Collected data
= = = =

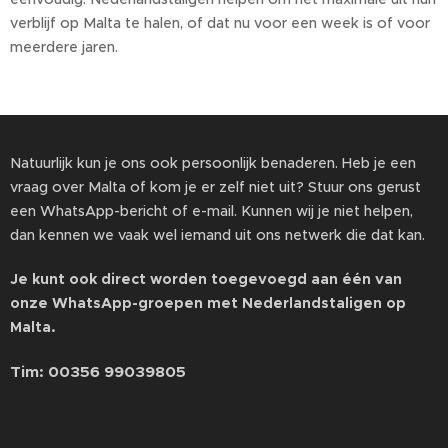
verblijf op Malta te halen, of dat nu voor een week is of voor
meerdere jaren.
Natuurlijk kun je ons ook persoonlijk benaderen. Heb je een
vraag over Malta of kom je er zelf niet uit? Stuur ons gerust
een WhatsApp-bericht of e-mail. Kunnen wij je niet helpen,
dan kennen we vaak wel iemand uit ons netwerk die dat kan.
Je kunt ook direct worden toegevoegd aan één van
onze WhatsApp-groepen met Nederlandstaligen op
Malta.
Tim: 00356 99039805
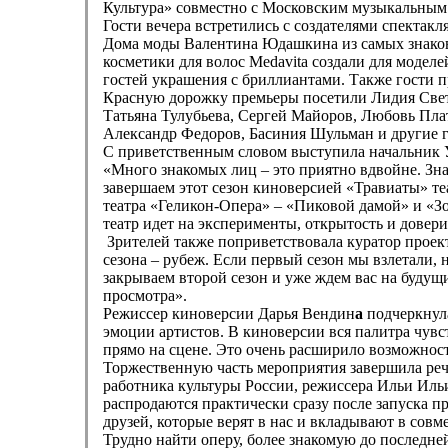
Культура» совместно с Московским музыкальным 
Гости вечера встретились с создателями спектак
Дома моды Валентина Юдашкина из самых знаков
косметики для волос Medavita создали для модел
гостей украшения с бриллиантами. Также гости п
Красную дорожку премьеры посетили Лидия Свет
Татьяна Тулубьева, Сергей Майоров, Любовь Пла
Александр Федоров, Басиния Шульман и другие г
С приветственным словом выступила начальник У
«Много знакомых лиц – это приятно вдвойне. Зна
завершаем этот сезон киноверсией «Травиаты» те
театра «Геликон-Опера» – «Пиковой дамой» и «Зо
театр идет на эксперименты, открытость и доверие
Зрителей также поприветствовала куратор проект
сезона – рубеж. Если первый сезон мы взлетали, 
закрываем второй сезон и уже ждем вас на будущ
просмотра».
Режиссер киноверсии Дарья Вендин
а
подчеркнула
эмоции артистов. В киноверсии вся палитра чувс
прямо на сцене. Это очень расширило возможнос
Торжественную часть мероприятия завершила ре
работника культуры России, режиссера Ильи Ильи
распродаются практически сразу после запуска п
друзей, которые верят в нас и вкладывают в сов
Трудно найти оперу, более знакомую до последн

= = = =

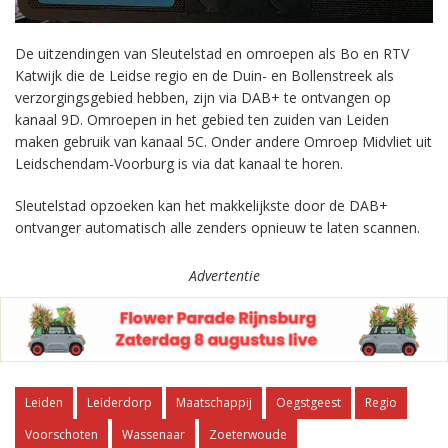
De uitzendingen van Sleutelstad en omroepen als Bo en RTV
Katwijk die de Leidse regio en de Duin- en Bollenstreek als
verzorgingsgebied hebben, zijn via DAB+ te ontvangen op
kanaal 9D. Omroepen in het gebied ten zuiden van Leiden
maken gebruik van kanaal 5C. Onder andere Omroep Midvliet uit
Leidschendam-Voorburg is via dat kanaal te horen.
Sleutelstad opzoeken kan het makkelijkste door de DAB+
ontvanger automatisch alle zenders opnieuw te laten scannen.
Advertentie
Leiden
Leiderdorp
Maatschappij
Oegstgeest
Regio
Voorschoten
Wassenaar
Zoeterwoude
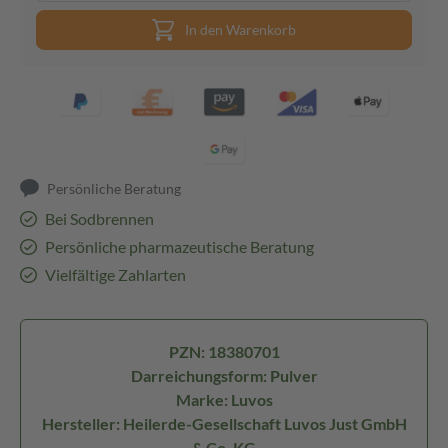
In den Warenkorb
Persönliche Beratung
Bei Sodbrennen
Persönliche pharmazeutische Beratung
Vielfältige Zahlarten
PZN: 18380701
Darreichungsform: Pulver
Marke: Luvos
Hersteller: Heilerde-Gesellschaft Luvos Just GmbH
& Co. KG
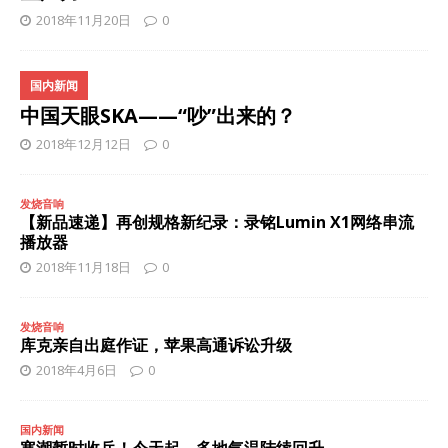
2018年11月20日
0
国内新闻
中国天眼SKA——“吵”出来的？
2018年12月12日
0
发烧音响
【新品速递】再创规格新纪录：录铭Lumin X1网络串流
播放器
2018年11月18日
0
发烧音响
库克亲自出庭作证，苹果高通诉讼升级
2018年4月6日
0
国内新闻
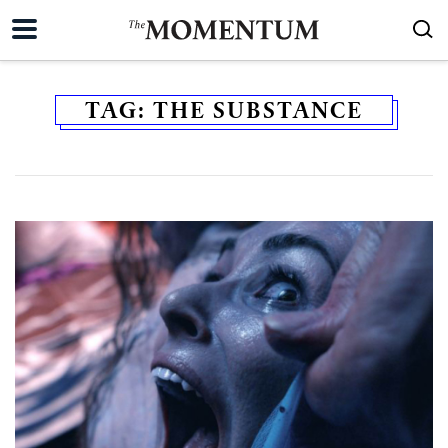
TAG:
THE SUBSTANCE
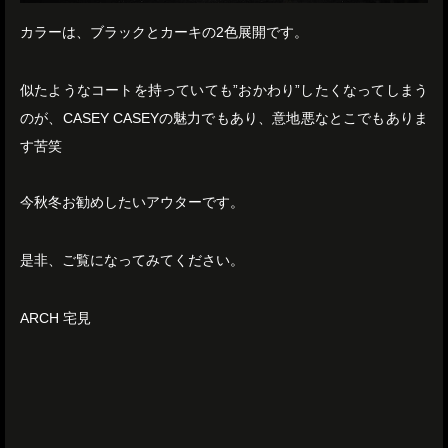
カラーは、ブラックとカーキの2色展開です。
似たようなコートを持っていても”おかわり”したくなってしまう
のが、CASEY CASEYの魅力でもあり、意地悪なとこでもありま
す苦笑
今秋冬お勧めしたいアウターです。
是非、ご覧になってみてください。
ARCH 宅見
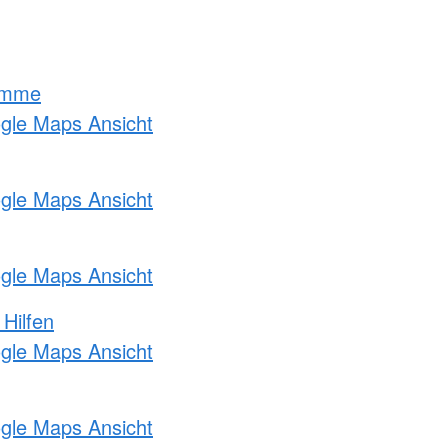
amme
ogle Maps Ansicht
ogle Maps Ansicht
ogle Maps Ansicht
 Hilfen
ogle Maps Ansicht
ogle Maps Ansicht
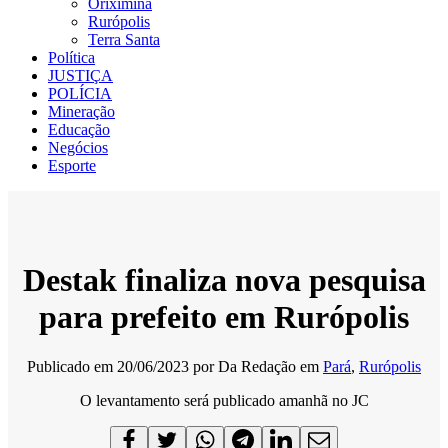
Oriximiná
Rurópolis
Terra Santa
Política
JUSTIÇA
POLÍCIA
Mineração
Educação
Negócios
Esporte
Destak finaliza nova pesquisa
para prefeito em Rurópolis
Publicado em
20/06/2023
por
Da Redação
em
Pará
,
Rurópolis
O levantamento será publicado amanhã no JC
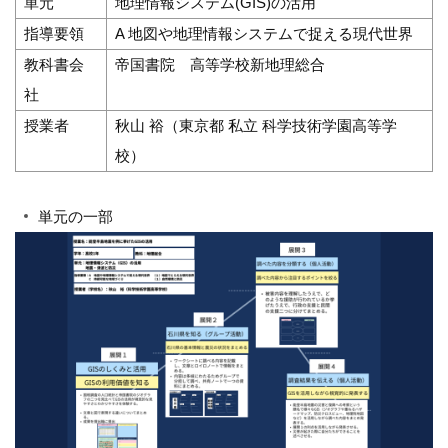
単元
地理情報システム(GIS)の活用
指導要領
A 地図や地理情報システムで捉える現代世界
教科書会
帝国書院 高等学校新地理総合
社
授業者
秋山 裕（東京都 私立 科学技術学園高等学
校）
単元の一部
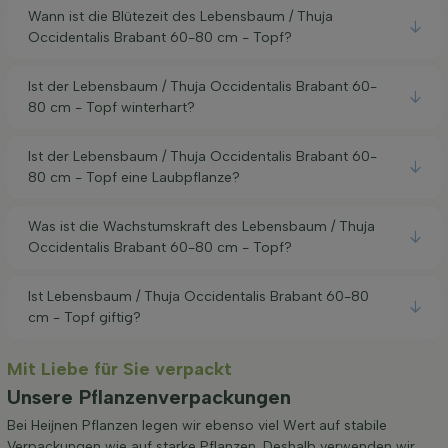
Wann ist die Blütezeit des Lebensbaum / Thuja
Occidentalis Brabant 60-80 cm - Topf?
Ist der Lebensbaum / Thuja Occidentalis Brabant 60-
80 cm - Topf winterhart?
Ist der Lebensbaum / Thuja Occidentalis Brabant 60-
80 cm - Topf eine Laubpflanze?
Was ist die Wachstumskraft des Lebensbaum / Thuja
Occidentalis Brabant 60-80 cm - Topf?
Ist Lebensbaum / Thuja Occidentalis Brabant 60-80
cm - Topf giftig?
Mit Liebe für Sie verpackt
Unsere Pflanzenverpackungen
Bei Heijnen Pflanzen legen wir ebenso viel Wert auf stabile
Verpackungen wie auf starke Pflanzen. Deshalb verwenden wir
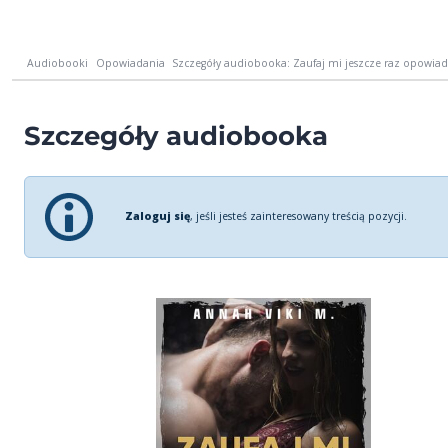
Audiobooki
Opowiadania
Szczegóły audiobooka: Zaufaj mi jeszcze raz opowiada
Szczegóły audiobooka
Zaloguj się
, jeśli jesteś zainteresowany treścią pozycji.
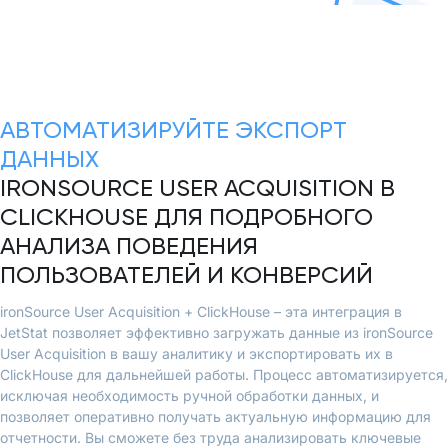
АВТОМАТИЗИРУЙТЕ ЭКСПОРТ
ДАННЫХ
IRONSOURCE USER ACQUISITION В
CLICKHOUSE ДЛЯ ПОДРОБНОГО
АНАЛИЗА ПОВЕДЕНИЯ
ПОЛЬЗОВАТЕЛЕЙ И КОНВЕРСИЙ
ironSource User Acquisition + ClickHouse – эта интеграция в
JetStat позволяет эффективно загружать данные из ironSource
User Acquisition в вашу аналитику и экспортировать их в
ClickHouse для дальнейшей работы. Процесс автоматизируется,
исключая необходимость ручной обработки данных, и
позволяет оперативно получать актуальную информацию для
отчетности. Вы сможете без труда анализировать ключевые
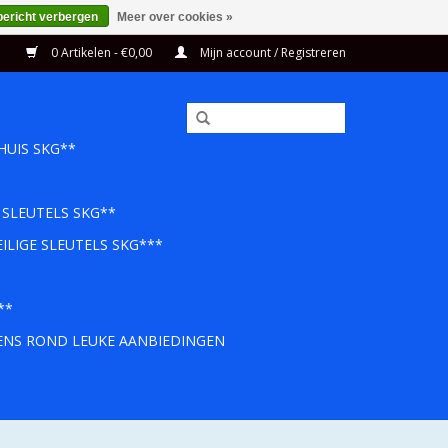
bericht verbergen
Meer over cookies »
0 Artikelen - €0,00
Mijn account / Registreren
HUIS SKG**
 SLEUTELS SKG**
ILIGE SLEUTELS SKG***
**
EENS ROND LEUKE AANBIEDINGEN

= = = =

- **Problem description**:
Filter the lines above so that only those with the string "Leiden" remain, then copy them.

- **Written reply**:
kanaal 9D. Omroepen in het gebied ten zuiden van Leiden
Leiden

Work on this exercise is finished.